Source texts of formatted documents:
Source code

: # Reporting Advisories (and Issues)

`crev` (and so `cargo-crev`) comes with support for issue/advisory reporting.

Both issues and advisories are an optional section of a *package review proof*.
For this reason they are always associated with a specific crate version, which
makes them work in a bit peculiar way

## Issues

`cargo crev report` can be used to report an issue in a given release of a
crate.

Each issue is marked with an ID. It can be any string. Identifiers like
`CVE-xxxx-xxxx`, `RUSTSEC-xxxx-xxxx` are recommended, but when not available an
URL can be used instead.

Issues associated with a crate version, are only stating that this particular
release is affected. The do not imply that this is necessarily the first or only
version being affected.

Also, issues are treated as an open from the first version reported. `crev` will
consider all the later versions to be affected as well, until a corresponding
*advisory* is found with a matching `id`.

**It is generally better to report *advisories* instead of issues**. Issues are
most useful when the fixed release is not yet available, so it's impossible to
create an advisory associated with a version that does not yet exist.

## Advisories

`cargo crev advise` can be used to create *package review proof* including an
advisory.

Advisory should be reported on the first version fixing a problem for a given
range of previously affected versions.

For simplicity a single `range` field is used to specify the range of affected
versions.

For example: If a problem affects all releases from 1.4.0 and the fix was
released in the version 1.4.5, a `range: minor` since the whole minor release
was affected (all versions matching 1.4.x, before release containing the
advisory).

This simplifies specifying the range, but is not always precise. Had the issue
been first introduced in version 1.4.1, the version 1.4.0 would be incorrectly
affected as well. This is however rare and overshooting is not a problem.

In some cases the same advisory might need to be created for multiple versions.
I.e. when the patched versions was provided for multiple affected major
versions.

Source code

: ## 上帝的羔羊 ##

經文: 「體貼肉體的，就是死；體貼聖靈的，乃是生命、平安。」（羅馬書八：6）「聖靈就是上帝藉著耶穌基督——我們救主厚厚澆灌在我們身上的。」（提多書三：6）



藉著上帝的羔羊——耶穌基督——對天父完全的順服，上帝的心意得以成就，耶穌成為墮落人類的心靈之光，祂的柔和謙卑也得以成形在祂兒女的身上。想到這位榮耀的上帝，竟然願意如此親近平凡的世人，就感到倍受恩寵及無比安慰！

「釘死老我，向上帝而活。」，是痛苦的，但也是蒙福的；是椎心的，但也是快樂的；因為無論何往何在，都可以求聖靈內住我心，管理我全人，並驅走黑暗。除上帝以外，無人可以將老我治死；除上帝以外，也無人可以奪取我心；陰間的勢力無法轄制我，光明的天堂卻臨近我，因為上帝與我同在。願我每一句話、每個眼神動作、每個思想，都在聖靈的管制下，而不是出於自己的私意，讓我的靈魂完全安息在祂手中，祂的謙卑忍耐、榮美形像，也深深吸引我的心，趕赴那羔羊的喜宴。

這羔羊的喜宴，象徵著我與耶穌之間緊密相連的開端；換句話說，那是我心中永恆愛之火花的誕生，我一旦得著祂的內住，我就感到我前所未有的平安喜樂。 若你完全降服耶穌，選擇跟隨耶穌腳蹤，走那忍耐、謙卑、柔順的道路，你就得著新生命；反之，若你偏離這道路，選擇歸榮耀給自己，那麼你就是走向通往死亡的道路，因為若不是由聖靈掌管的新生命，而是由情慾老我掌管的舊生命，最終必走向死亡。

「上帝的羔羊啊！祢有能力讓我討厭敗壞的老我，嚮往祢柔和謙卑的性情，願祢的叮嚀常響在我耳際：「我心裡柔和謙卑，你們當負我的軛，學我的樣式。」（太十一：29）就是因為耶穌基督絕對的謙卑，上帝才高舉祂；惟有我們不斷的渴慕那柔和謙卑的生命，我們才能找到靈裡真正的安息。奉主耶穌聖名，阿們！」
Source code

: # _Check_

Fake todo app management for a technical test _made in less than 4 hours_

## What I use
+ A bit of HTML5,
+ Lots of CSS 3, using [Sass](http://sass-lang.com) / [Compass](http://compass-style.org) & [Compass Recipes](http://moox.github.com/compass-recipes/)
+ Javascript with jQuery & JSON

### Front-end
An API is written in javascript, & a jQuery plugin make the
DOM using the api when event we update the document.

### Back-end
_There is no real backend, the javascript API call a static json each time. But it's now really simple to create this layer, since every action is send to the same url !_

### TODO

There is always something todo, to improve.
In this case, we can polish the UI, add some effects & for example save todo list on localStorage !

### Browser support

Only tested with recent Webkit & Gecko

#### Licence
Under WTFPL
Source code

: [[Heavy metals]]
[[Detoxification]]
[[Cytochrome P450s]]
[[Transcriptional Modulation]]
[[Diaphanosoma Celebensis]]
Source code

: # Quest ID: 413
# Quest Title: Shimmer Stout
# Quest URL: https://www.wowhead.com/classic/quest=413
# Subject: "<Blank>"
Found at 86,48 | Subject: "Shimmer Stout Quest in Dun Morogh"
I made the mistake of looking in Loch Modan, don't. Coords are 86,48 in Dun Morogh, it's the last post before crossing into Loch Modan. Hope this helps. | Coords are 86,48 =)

WHAT TO PRODUCE:
Could you reproduce every one of the entries above word for word, without changing anything?

EXERCISE RESULT:
Source code

: # Reporting Advisories (and Issues)

`crev` (and so `cargo-crev`) comes with support for issue/advisory reporting.

Both issues and advisories are an optional section of a *package review proof*.
For this reason they are always associated with a specific crate version, which
makes them work in a bit peculiar way

## Issues

`cargo crev report` can be used to report an issue in a given release of a
crate.

Each issue is marked with an ID. It can be any string. Identifiers like
`CVE-xxxx-xxxx`, `RUSTSEC-xxxx-xxxx` are recommended, but when not available an
URL can be used instead.

Issues associated with a crate version, are only stating that this particular
release is affected. The do not imply that this is necessarily the first or only
version being affected.

Also, issues are treated as an open from the first version reported. `crev` will
consider all the later versions to be affected as well, until a corresponding
*advisory* is found with a matching `id`.

**It is generally better to report *advisories* instead of issues**. Issues are
most useful when the fixed release is not yet available, so it's impossible to
create an advisory associated with a version that does not yet exist.

## Advisories

`cargo crev advise` can be used to create *package review proof* including an
advisory.

Advisory should be reported on the first version fixing a problem for a given
range of previously affected versions.

For simplicity a single `range` field is used to specify the range of affected
versions.

For example: If a problem affects all releases from 1.4.0 and the fix was
released in the version 1.4.5, a `range: minor` since the whole minor release
was affected (all versions matching 1.4.x, before release containing the
advisory).

This simplifies specifying the range, but is not always precise. Had the issue
been first introduced in version 1.4.1, the version 1.4.0 would be incorrectly
affected as well. This is however rare and overshooting is not a problem.

In some cases the same advisory might need to be created for multiple versions.
I.e. when the patched versions was provided for multiple affected major
versions.

Source code

: ## 上帝的羔羊 ##

經文: 「體貼肉體的，就是死；體貼聖靈的，乃是生命、平安。」（羅馬書八：6）「聖靈就是上帝藉著耶穌基督——我們救主厚厚澆灌在我們身上的。」（提多書三：6）



藉著上帝的羔羊——耶穌基督——對天父完全的順服，上帝的心意得以成就，耶穌成為墮落人類的心靈之光，祂的柔和謙卑也得以成形在祂兒女的身上。想到這位榮耀的上帝，竟然願意如此親近平凡的世人，就感到倍受恩寵及無比安慰！

「釘死老我，向上帝而活。」，是痛苦的，但也是蒙福的；是椎心的，但也是快樂的；因為無論何往何在，都可以求聖靈內住我心，管理我全人，並驅走黑暗。除上帝以外，無人可以將老我治死；除上帝以外，也無人可以奪取我心；陰間的勢力無法轄制我，光明的天堂卻臨近我，因為上帝與我同在。願我每一句話、每個眼神動作、每個思想，都在聖靈的管制下，而不是出於自己的私意，讓我的靈魂完全安息在祂手中，祂的謙卑忍耐、榮美形像，也深深吸引我的心，趕赴那羔羊的喜宴。

這羔羊的喜宴，象徵著我與耶穌之間緊密相連的開端；換句話說，那是我心中永恆愛之火花的誕生，我一旦得著祂的內住，我就感到我前所未有的平安喜樂。 若你完全降服耶穌，選擇跟隨耶穌腳蹤，走那忍耐、謙卑、柔順的道路，你就得著新生命；反之，若你偏離這道路，選擇歸榮耀給自己，那麼你就是走向通往死亡的道路，因為若不是由聖靈掌管的新生命，而是由情慾老我掌管的舊生命，最終必走向死亡。

「上帝的羔羊啊！祢有能力讓我討厭敗壞的老我，嚮往祢柔和謙卑的性情，願祢的叮嚀常響在我耳際：「我心裡柔和謙卑，你們當負我的軛，學我的樣式。」（太十一：29）就是因為耶穌基督絕對的謙卑，上帝才高舉祂；惟有我們不斷的渴慕那柔和謙卑的生命，我們才能找到靈裡真正的安息。奉主耶穌聖名，阿們！」
Source code

: # _Check_

Fake todo app management for a technical test _made in less than 4 hours_

## What I use
+ A bit of HTML5,
+ Lots of CSS 3, using [Sass](http://sass-lang.com) / [Compass](http://compass-style.org) & [Compass Recipes](http://moox.github.com/compass-recipes/)
+ Javascript with jQuery & JSON

### Front-end
An API is written in javascript, & a jQuery plugin make the
DOM using the api when event we update the document.

### Back-end
_There is no real backend, the javascript API call a static json each time. But it's now really simple to create this layer, since every action is send to the same url !_

### TODO

There is always something todo, to improve.
In this case, we can polish the UI, add some effects & for example save todo list on localStorage !

### Browser support

Only tested with recent Webkit & Gecko

#### Licence
Under WTFPL
Source code

: [[Heavy metals]]
[[Detoxification]]
[[Cytochrome P450s]]
[[Transcriptional Modulation]]
[[Diaphanosoma Celebensis]]
Source code

: # Quest ID: 413
# Quest Title: Shimmer Stout
# Quest URL: https://www.wowhead.com/classic/quest=413
# Subject: "<Blank>"
Found at 86,48 | Subject: "Shimmer Stout Quest in Dun Morogh"
I made the mistake of looking in Loch Modan, don't. Coords are 86,48 in Dun Morogh, it's the last post before crossing into Loch Modan. Hope this helps. | Coords are 86,48 =)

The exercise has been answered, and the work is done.